Ringfort (Rath), Cloghmacow, Co. Cork
Co. Cork |
Ringforts
What looks from a distance like an ordinary bump in a Cork pasture turns out, on closer inspection, to be a carefully engineered piece of early medieval landscape.
The earthwork at Cloghmacow is a rath, a type of ringfort typically associated with the farmsteads of early Irish society, and its relationship with the hillside it occupies is more considered than casual glances suggest. The roughly circular enclosure measures about 39 metres in diameter, defined by two earthen banks separated by a fosse, a defensive ditch, cut to a depth of around 1.4 metres. What gives this particular example its quiet interest is the way the builders worked with the slope rather than against it.

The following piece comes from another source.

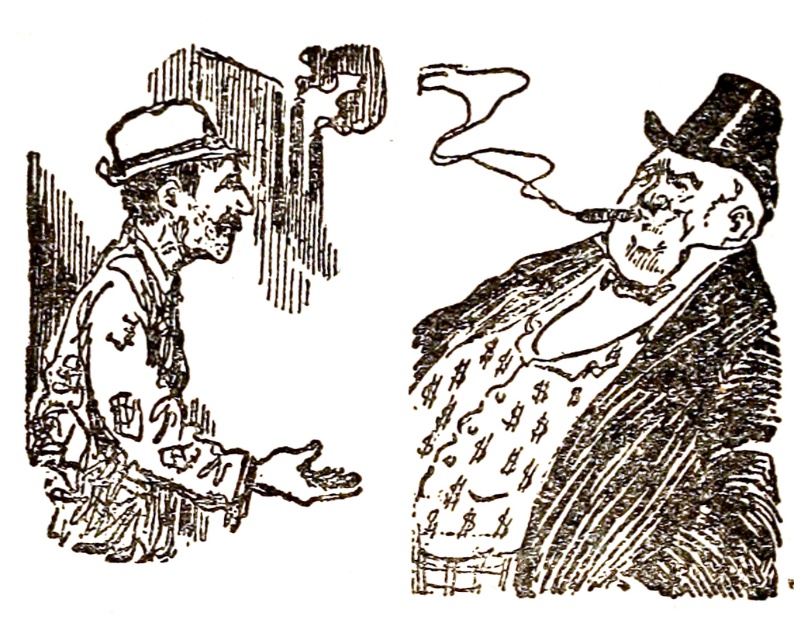
Does point (540, 474) come farther from viewer compared to point (81, 304)?

No, it is in front of (81, 304).

Is smooth paper money at right below black paper hat at left?

Yes.

I want to click on smooth paper money at right, so click(x=617, y=387).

On the northern side, where the ground rises, the banks have been cut directly into the hillside, and the outer bank, some six metres across its top, climbs with the terrain until the slope flattens out and the earthwork simply dissolves into level ground. On the southern side, however, the builders took a different approach. Here the interior of the enclosure sits raised, and both the inner and outer banks survive as low rises perched on what are comparatively steep drops. The inner bank stands about 0.3 metres above the interior but drops nearly 2.7 metres on its exterior face; the outer bank falls about 2 metres on its far side. Between the two banks on this side there is a terrace, a narrow flat platform, which would have made the whole southern perimeter feel considerably more formidable to anyone approaching from below. The entrance faces east, and the interior itself slopes gently downward toward the south. In the north-western quadrant there is a possible souterrain, an underground passage or chamber of the kind commonly found in ringforts, which may have served for storage or concealment. Together, these features suggest a site that was designed with some attention to how it read from different angles and approaches.